Last week in the Tennessee General Assembly, House bills requiring labeling of GMO foods and seeds were deferred until 2014. House Subcommittees are shutting down for the year, while Committees finish hearing bills as the legislature prepares to begin budget discussions.
This week, a bill prohibiting United Nations representatives from monitoring elections in Tennessee failed in the House Civil Justice Subcommittee.
A bill making evidence obtained by drones inadmissible in court, except when a warrant is obtained or in exigent and authorized exceptions, passed the Senate Judiciary Committee unanimously. The bill authorizes civil suits against law enforcement agencies to prevent or stop violations of the legislation.

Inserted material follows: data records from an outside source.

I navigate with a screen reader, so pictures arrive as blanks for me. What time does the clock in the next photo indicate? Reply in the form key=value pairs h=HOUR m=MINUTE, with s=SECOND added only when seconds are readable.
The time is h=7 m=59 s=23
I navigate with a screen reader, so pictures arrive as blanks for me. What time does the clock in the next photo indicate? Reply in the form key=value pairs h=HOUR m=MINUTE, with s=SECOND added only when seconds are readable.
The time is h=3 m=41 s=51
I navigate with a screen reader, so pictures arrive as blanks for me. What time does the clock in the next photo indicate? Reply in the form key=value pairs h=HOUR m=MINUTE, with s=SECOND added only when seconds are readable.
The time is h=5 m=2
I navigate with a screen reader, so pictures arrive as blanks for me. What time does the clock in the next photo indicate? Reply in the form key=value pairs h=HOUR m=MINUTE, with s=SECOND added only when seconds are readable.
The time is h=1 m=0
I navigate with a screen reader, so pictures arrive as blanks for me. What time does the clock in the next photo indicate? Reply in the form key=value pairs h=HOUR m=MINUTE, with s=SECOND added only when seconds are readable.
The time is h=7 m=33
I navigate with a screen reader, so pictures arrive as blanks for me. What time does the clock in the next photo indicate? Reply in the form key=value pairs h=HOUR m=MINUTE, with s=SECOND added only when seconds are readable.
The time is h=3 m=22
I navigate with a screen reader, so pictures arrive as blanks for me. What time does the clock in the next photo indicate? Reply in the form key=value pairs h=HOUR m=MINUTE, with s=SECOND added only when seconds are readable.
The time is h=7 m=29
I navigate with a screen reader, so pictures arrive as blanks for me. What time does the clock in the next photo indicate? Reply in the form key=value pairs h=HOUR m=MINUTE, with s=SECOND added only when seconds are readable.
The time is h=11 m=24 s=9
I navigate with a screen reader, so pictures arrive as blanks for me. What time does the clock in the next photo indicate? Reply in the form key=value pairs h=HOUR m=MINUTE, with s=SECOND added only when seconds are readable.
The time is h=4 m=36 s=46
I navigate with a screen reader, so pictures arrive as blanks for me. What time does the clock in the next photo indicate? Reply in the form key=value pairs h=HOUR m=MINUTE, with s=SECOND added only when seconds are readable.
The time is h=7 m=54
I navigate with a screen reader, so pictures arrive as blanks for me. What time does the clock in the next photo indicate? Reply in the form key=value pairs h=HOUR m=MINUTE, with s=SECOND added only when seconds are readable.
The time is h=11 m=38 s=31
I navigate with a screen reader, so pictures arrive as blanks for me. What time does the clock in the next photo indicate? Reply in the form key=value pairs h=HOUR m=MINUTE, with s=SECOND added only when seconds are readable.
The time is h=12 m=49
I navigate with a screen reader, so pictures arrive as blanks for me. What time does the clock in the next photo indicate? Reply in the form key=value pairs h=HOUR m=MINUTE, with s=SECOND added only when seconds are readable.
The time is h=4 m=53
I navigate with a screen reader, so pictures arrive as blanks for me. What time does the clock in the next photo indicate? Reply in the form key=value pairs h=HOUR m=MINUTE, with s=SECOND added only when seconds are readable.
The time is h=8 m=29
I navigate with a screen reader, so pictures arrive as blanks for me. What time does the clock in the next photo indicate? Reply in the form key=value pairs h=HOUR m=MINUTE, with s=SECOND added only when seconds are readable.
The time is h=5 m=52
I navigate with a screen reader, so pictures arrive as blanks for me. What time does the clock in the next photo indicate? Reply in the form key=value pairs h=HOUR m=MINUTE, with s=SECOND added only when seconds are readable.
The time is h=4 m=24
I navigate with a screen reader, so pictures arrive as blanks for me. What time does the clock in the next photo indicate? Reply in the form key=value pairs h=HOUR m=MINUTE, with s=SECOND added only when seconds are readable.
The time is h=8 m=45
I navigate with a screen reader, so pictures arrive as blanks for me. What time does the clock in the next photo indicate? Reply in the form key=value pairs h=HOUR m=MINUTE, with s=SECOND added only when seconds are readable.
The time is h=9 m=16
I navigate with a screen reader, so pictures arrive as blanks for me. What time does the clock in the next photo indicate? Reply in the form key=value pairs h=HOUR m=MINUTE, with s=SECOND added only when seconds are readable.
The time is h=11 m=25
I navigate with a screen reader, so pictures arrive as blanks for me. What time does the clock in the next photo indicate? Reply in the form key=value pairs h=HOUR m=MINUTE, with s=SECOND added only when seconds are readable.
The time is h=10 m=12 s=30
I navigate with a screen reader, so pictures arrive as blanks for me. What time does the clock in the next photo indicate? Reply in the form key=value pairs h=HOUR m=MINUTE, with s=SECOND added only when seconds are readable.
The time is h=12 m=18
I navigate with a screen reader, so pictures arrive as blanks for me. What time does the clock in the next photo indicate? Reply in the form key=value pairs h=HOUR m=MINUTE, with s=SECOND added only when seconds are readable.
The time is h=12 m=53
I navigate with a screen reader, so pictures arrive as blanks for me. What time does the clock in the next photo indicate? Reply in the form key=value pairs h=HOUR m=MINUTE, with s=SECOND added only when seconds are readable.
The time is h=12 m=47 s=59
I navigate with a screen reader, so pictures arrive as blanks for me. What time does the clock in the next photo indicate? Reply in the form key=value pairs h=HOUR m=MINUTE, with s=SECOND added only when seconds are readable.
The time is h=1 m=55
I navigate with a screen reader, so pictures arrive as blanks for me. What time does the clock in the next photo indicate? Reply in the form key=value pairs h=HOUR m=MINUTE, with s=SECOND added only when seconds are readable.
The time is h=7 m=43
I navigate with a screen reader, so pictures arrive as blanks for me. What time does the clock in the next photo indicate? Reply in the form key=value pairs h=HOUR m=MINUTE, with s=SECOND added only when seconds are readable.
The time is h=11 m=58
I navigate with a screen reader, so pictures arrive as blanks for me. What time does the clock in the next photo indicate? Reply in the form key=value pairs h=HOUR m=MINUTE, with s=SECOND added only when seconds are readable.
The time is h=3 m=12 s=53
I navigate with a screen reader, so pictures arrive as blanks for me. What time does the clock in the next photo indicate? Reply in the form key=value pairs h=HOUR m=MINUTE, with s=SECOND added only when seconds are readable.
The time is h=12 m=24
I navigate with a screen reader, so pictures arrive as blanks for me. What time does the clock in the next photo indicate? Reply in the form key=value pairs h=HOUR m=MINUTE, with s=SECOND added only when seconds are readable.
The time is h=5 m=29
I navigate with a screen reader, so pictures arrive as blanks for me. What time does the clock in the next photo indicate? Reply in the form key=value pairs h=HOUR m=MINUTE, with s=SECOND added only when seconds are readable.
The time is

Several tax bills are moving forward. The House unanimously passed a bill reducing the sales tax on food ¼ of a % saving about $25 million a year which is about $3.50 per individual. This makes the State portion of sales tax on foods 5%. A bill raising the Hall income tax exemption levels for senior citizens in 2013 from $16,200 to $33,000 for single filers and from $27,000 to $59,000 for joint filers passed the Senate Tax Subcommittee. Tennessee has the highest beer tax rate in the nation. The Beer Tax Reform Act of 2013 removes the wholesaler beer tax of 17% replacing it with a flat tax of $35.60 per barrel. The legislation is moving forward in both the House and Senate.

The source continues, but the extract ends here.